## REQUIRED WORK
From the records below, extract the lines starting at the one containing "0ewlK9NcJeqvXt2m/mV66cwJd7gLpi154AGc+eIhPPKBBbX7G6Z" and ending at the one containing "eglol2AVqUD8igxA9bK+3r4I18tPh9kMEucTECYgc7CvEBCcoEfBd", both included, and reproduce them character for character.

(Beginning of RECORDS SHOWN)

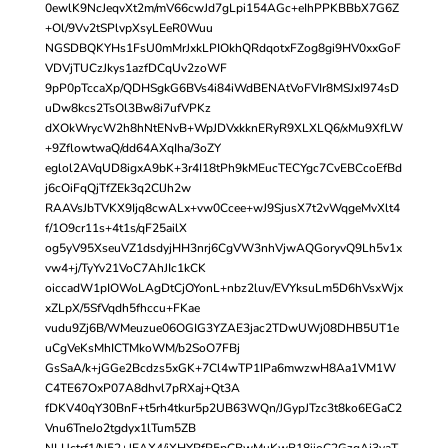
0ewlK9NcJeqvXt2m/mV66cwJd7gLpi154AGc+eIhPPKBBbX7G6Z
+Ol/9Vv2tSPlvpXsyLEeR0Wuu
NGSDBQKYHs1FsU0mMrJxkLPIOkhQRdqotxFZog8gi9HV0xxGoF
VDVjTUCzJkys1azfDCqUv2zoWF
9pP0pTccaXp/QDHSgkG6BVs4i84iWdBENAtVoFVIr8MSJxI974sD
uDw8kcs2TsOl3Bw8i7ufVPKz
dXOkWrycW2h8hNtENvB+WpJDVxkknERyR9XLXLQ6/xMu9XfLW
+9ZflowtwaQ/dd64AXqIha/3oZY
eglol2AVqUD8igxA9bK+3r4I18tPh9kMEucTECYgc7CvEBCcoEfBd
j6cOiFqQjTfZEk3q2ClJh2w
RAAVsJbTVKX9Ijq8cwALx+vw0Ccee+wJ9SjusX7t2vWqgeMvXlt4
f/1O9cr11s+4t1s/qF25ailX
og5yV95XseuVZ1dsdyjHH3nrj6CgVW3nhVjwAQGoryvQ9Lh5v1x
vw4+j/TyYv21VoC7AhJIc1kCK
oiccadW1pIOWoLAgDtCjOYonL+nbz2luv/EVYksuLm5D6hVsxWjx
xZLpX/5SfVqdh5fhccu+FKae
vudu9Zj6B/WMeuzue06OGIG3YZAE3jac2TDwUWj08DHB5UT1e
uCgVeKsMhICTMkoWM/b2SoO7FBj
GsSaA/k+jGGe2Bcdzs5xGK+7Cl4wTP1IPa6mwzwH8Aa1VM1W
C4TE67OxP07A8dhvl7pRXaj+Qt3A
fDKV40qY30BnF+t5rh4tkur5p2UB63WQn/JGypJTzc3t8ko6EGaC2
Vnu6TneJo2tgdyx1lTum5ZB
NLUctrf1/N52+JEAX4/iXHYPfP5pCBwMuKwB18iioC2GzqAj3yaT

(End of RECORDS SHOWN)
(Beginning of RECORDS SHOWN)

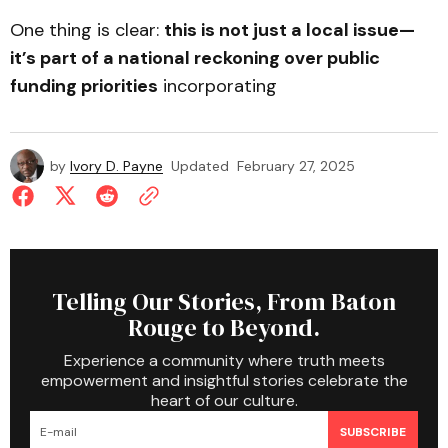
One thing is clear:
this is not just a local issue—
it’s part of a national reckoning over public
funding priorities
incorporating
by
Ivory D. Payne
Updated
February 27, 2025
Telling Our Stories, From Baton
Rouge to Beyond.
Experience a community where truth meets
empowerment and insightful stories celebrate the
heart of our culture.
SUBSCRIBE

(End of RECORDS SHOWN)

## RESULT OF THE EXERCISE
0ewlK9NcJeqvXt2m/mV66cwJd7gLpi154AGc+eIhPPKBBbX7G6Z
+Ol/9Vv2tSPlvpXsyLEeR0Wuu
NGSDBQKYHs1FsU0mMrJxkLPIOkhQRdqotxFZog8gi9HV0xxGoF
VDVjTUCzJkys1azfDCqUv2zoWF
9pP0pTccaXp/QDHSgkG6BVs4i84iWdBENAtVoFVIr8MSJxI974sD
uDw8kcs2TsOl3Bw8i7ufVPKz
dXOkWrycW2h8hNtENvB+WpJDVxkknERyR9XLXLQ6/xMu9XfLW
+9ZflowtwaQ/dd64AXqIha/3oZY
eglol2AVqUD8igxA9bK+3r4I18tPh9kMEucTECYgc7CvEBCcoEfBd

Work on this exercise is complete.